▶ [SUPPLIED PASSAGE]:
* Start *

# First time hidden sleeve / civil scenario



## Benjamin Espindola (Mar 17, 2010)

Today we did a first "civil" agitation. I would like to know your opinion:

Background: The dog is a female GSD from working lines, almost 2 years old. Have lived with me and my family since she was 2 1/2 months old.

We have been doing obedience and protection training from say 1 year (6 months since started biting work).

So today we set for a first civilian agitation. I was on the field we usually train, I was talking with our regular decoy with my dog on a leash standing there. 

The new decoy (I didn't knew him, nor my dog), approached from aside and simulated an aggression to us.

My dog's reaction was as follows:

Hesitated for a second or two. Somewhat like assesing the threat or like thinking "what is this about?"

Then statred barking and charged to the end of the leash, but still seems like hesitating. She circled back to me and charged again a couple of time. The decoy was now close enough as to receive a bite, but the dog stepped also back but still facing him and barking.

The decoy intesified the threats (more sudden movements and and yelling), and even offered the arm with a hidden sleeve.

The dog hesited and bite (I would say softly) and realesed, but still facing and barking. The decoy offered a bite once again. The dog bited and realses again. Bites a third time and tears the decoys sweatshirt.

* End *

▶ [GIVEN ENTRIES]:
* Start *

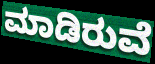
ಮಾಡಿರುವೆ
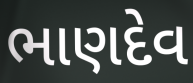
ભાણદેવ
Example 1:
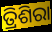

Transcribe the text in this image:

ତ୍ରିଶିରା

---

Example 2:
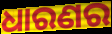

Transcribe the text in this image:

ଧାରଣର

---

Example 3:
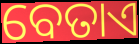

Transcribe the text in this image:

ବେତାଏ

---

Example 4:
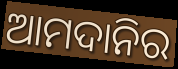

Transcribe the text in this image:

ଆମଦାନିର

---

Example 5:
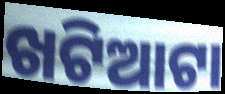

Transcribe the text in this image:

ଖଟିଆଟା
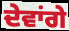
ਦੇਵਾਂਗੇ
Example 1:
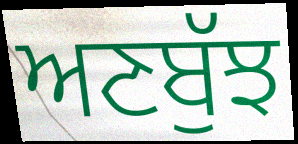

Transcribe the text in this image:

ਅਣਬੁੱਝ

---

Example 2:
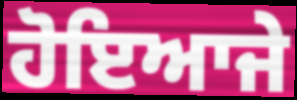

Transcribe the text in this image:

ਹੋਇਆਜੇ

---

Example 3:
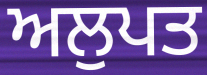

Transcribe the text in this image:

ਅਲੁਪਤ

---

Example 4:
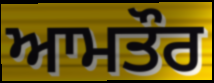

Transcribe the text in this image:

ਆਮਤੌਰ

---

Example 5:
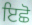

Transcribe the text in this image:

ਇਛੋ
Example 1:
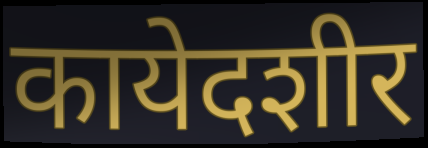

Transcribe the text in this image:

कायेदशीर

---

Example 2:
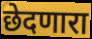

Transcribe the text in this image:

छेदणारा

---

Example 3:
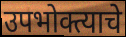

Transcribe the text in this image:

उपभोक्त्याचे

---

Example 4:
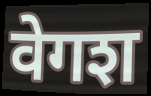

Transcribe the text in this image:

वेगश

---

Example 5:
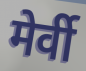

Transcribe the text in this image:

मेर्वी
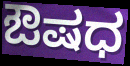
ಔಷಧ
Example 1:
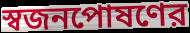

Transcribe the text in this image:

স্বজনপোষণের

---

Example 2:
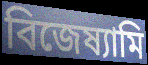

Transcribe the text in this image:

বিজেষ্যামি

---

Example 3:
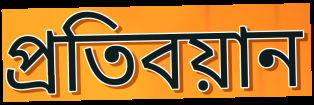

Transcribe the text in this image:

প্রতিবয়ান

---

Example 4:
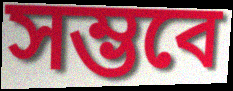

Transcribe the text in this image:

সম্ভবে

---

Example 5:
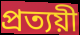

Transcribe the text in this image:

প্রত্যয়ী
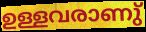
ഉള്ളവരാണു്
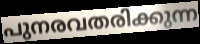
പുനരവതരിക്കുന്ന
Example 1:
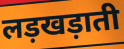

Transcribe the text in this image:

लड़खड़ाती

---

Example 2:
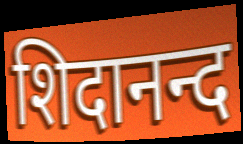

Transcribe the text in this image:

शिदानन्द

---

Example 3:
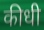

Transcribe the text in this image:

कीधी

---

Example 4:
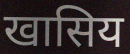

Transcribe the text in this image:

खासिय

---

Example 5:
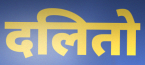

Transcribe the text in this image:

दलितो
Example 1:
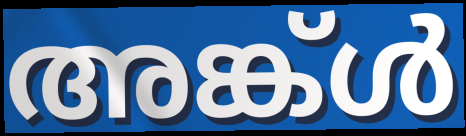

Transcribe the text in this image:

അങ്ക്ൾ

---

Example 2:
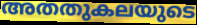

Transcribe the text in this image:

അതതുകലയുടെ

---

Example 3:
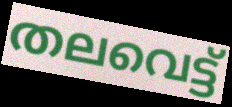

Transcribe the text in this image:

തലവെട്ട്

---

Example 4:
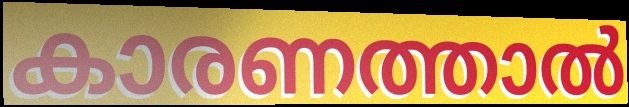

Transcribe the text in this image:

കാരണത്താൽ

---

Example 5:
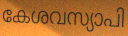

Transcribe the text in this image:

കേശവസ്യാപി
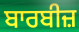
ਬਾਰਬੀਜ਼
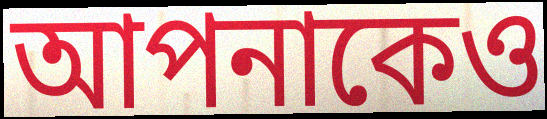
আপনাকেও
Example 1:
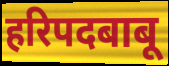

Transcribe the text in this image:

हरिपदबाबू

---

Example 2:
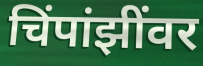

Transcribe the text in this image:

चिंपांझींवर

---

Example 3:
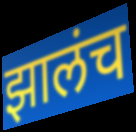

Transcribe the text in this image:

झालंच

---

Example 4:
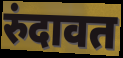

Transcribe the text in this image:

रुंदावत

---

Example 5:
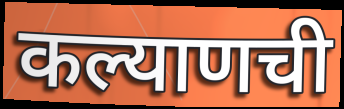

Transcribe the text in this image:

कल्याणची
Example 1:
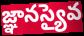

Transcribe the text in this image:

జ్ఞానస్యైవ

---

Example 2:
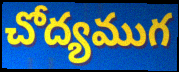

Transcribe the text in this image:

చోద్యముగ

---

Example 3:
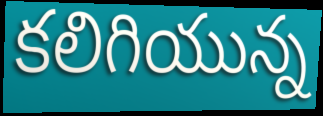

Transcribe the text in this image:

* End *

▶ [TASKS FOR THIS EXERCISE]:
[1] In the forum post about the dog's first civil agitation, how old was the dog when she began living with the poster's family?
[2] Rewrite the part of the forum post on the dog's first civil agitation that starts with "We have been" and ends with "him and barking.", changing "regular decoy" to "usual decoy".

▶ [SOLUTIONS]:
[1] She was 2 1/2 months old.

[2]
We have been doing obedience and protection training from say 1 year (6 months since started biting work).

So today we set for a first civilian agitation. I was on the field we usually train, I was talking with our usual decoy with my dog on a leash standing there. 

The new decoy (I didn't knew him, nor my dog), approached from aside and simulated an aggression to us.

My dog's reaction was as follows:

Hesitated for a second or two. Somewhat like assesing the threat or like thinking "what is this about?"

Then statred barking and charged to the end of the leash, but still seems like hesitating. She circled back to me and charged again a couple of time. The decoy was now close enough as to receive a bite, but the dog stepped also back but still facing him and barking.